**EXERCISE INSTRUCTIONS**
1: In the gas tax article, how much did Connecticut state senators vote to raise the state gas tax?
2: Write out everything in the gas tax article from "Connecticut state senators" down to "their own hands.".

**PASSAGE**
Without Adequate Federal Funding, Will States Raise Their Own Gas Taxes?

Connecticut state senators just voted to increase the state gas tax by three cents. The New Hampshire House Speaker has proposed cutting theirs by five cents – but only for two months, to help drivers bear the pain of high gas prices. In Georgia, the gas tax jumps every time gas prices go up by 25 cents. And at least one U.S. Senator is suggesting that more states start taking transportation funding into their own hands.

Sen. Lamar Alexander (R-TN) listens to mayors' concerns about federal funding for transportation. Photo: ##http://www.commercialappeal.com/photos/2011/apr/21/220073/##Alan Spearman / Commercial Appeal##

After a meeting with mayors in his home state of Tennessee, where he listened as area mayors expressed concerns about the federal budget, Republican Senator Lamar Alexander said, “State and local governments will have to decide whether to have an increase in the gasoline tax.” He delivered the bitter news to the mayors that they may be getting even less money from the federal government over the next few years.

For many Republicans, that’s just as it should be. They think the federal bureaucracy is too big and more government functions should be left to the states. Alexander said that when he was governor in the eighties, he was able to fund and complete several state road projects without federal dollars.

But the mayors he spoke to were concerned. According to the Commercial Appeal, they explained that most transportation projects get 80 percent of their funding from the feds with just a 20 percent local match. They count on those federal dollars.

Alexander didn’t specify how much the state should raise the gas tax, but he indicated that tourists and truckers would “pay for a big share of it,” perhaps as a way to help local politicians sell the idea of a higher state gas tax to constituents.

Tennessee has one of the lowest gas tax rates in the country, taking into consideration the fact that sales tax is exempted on gasoline. The state gas tax is 15 cents a gallon (on top of the federal levy of 18.4 cents) but drivers essentially get back two-thirds of that cost (10 cents) since gas is exempt from sales tax. Tennessee dedicates its entire gas tax to highway-building.

**LISTED ENTRIES**
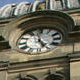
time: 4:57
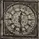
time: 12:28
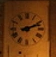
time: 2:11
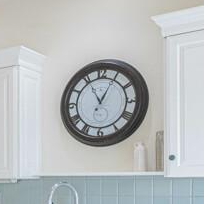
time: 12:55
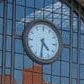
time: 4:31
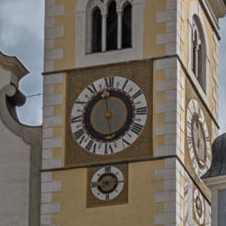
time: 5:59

* * *

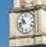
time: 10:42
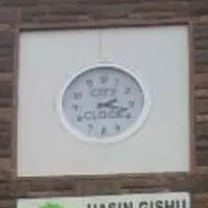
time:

**RESPONSES TO THE EXERCISE**
1: Three cents.

2:
Connecticut state senators just voted to increase the state gas tax by three cents. The New Hampshire House Speaker has proposed cutting theirs by five cents – but only for two months, to help drivers bear the pain of high gas prices. In Georgia, the gas tax jumps every time gas prices go up by 25 cents. And at least one U.S. Senator is suggesting that more states start taking transportation funding into their own hands.